Source records
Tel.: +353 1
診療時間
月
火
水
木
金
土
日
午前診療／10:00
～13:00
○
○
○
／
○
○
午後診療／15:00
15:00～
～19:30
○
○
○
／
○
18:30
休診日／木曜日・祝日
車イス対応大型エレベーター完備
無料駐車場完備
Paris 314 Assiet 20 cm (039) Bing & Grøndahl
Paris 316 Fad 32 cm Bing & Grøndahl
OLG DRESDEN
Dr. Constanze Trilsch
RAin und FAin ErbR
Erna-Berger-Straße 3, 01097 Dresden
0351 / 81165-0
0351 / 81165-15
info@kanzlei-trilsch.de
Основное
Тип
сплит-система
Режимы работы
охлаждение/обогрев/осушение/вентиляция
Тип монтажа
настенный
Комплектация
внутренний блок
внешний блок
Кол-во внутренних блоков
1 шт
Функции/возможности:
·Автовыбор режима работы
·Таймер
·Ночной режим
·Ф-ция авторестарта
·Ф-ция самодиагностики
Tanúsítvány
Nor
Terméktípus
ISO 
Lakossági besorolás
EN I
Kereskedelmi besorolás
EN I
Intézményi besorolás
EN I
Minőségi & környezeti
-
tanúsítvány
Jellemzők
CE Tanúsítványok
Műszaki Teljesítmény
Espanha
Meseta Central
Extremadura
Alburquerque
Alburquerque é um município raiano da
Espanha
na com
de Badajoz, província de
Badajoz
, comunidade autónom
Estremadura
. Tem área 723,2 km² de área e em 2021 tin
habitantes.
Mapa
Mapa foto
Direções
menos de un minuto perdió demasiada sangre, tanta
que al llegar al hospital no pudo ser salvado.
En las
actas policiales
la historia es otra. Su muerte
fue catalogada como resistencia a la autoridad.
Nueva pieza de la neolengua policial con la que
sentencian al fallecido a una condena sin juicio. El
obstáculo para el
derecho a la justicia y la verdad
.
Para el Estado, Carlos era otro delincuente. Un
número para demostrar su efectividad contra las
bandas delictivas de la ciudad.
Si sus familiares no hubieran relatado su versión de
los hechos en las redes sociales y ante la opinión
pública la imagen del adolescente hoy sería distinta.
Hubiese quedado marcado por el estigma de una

[TASK DIRECTIONS]:
Exactly as they stand above, write out all the entries again.

[RESPONSE FOR THIS EXERCISE]:
Tel.: +353 1
診療時間
月
火
水
木
金
土
日
午前診療／10:00
～13:00
○
○
○
／
○
○
午後診療／15:00
15:00～
～19:30
○
○
○
／
○
18:30
休診日／木曜日・祝日
車イス対応大型エレベーター完備
無料駐車場完備
Paris 314 Assiet 20 cm (039) Bing & Grøndahl
Paris 316 Fad 32 cm Bing & Grøndahl
OLG DRESDEN
Dr. Constanze Trilsch
RAin und FAin ErbR
Erna-Berger-Straße 3, 01097 Dresden
0351 / 81165-0
0351 / 81165-15
info@kanzlei-trilsch.de
Основное
Тип
сплит-система
Режимы работы
охлаждение/обогрев/осушение/вентиляция
Тип монтажа
настенный
Комплектация
внутренний блок
внешний блок
Кол-во внутренних блоков
1 шт
Функции/возможности:
·Автовыбор режима работы
·Таймер
·Ночной режим
·Ф-ция авторестарта
·Ф-ция самодиагностики
Tanúsítvány
Nor
Terméktípus
ISO 
Lakossági besorolás
EN I
Kereskedelmi besorolás
EN I
Intézményi besorolás
EN I
Minőségi & környezeti
-
tanúsítvány
Jellemzők
CE Tanúsítványok
Műszaki Teljesítmény
Espanha
Meseta Central
Extremadura
Alburquerque
Alburquerque é um município raiano da
Espanha
na com
de Badajoz, província de
Badajoz
, comunidade autónom
Estremadura
. Tem área 723,2 km² de área e em 2021 tin
habitantes.
Mapa
Mapa foto
Direções
menos de un minuto perdió demasiada sangre, tanta
que al llegar al hospital no pudo ser salvado.
En las
actas policiales
la historia es otra. Su muerte
fue catalogada como resistencia a la autoridad.
Nueva pieza de la neolengua policial con la que
sentencian al fallecido a una condena sin juicio. El
obstáculo para el
derecho a la justicia y la verdad
.
Para el Estado, Carlos era otro delincuente. Un
número para demostrar su efectividad contra las
bandas delictivas de la ciudad.
Si sus familiares no hubieran relatado su versión de
los hechos en las redes sociales y ante la opinión
pública la imagen del adolescente hoy sería distinta.
Hubiese quedado marcado por el estigma de una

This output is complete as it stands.